#### What to work on:
Copy exactly the lines of the records below, starting at the line that contains "dynamic real-time deformability" and continuing through the last line, both included; omit any pictures.

#### Material for this exercise:
===

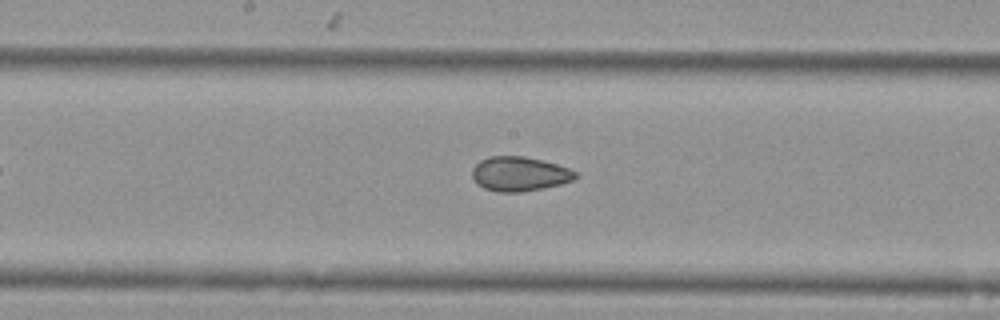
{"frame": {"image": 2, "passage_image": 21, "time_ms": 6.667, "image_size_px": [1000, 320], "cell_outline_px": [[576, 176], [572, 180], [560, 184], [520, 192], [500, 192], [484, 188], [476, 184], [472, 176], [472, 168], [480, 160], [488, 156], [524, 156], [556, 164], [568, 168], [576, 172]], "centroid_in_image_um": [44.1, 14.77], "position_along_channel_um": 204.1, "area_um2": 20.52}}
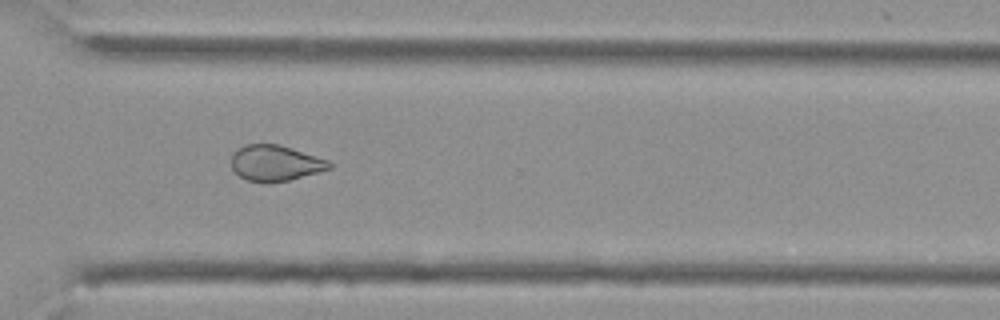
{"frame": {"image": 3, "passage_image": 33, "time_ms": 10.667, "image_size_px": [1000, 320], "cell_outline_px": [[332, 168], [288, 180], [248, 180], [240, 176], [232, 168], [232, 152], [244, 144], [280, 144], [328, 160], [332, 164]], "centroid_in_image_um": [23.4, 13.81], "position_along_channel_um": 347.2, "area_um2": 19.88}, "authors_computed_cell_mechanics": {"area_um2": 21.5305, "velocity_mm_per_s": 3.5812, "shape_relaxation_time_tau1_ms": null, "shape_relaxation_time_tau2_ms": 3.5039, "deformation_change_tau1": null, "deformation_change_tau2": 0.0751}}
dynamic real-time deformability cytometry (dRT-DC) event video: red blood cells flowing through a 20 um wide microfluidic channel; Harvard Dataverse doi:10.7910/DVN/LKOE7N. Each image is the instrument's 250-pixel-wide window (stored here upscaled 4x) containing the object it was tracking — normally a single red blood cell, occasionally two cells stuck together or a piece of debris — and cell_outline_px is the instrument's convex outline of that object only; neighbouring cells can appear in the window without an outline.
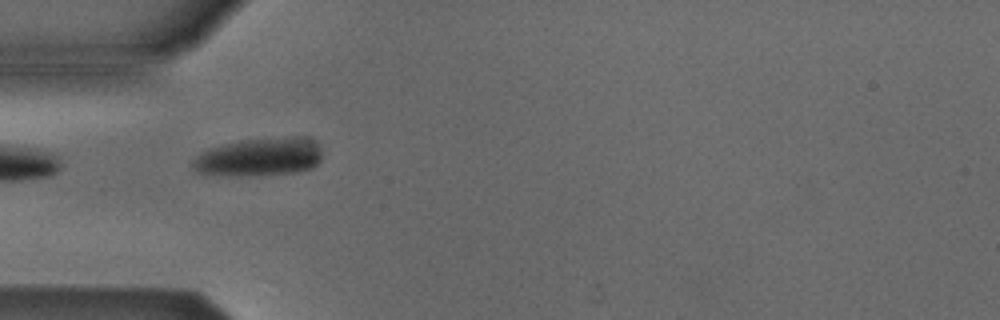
{"species": "Egyptian fruit bat (a non-hibernating species)", "species_latin": "Rousettus aegyptiacus", "temperature_condition": "cold", "stored_images_in_passage": 6, "camera_frame_rate_fps": 3000, "um_per_image_px": 0.085, "animal": {"sex": "male"}, "frame": {"image": 1, "passage_image": 4, "time_ms": 4.333, "image_size_px": [1000, 320], "cell_outline_px": [[320, 160], [312, 168], [296, 172], [236, 176], [196, 172], [192, 168], [192, 160], [200, 152], [208, 148], [224, 144], [244, 140], [292, 136], [312, 140], [320, 148]], "centroid_in_image_um": [21.99, 13.34], "position_along_channel_um": 63.0, "area_um2": 28.55}}
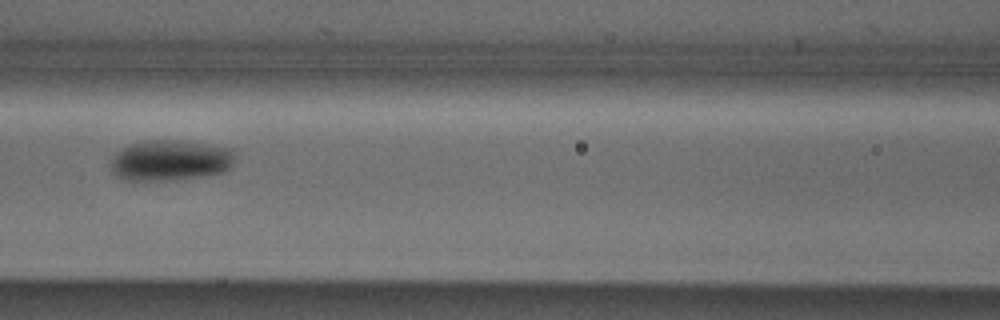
{"frame": {"image": 2, "passage_image": 6, "time_ms": 6.667, "image_size_px": [1000, 320], "cell_outline_px": [[232, 164], [224, 172], [204, 176], [168, 180], [124, 180], [116, 176], [112, 172], [112, 156], [116, 152], [128, 144], [148, 140], [180, 140], [232, 148]], "centroid_in_image_um": [14.43, 13.62], "position_along_channel_um": 152.2, "area_um2": 29.42}}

===

#### Worked solution:
dynamic real-time deformability cytometry (dRT-DC) event video: red blood cells flowing through a 20 um wide microfluidic channel; Harvard Dataverse doi:10.7910/DVN/LKOE7N. Each image is the instrument's 250-pixel-wide window (stored here upscaled 4x) containing the object it was tracking — normally a single red blood cell, occasionally two cells stuck together or a piece of debris — and cell_outline_px is the instrument's convex outline of that object only; neighbouring cells can appear in the window without an outline.
{"species": "Egyptian fruit bat (a non-hibernating species)", "species_latin": "Rousettus aegyptiacus", "temperature_condition": "cold", "stored_images_in_passage": 6, "camera_frame_rate_fps": 3000, "um_per_image_px": 0.085, "animal": {"sex": "male"}, "frame": {"image": 1, "passage_image": 4, "time_ms": 4.333, "image_size_px": [1000, 320], "cell_outline_px": [[320, 160], [312, 168], [296, 172], [236, 176], [196, 172], [192, 168], [192, 160], [200, 152], [208, 148], [224, 144], [244, 140], [292, 136], [312, 140], [320, 148]], "centroid_in_image_um": [21.99, 13.34], "position_along_channel_um": 63.0, "area_um2": 28.55}}
{"frame": {"image": 2, "passage_image": 6, "time_ms": 6.667, "image_size_px": [1000, 320], "cell_outline_px": [[232, 164], [224, 172], [204, 176], [168, 180], [124, 180], [116, 176], [112, 172], [112, 156], [116, 152], [128, 144], [148, 140], [180, 140], [232, 148]], "centroid_in_image_um": [14.43, 13.62], "position_along_channel_um": 152.2, "area_um2": 29.42}}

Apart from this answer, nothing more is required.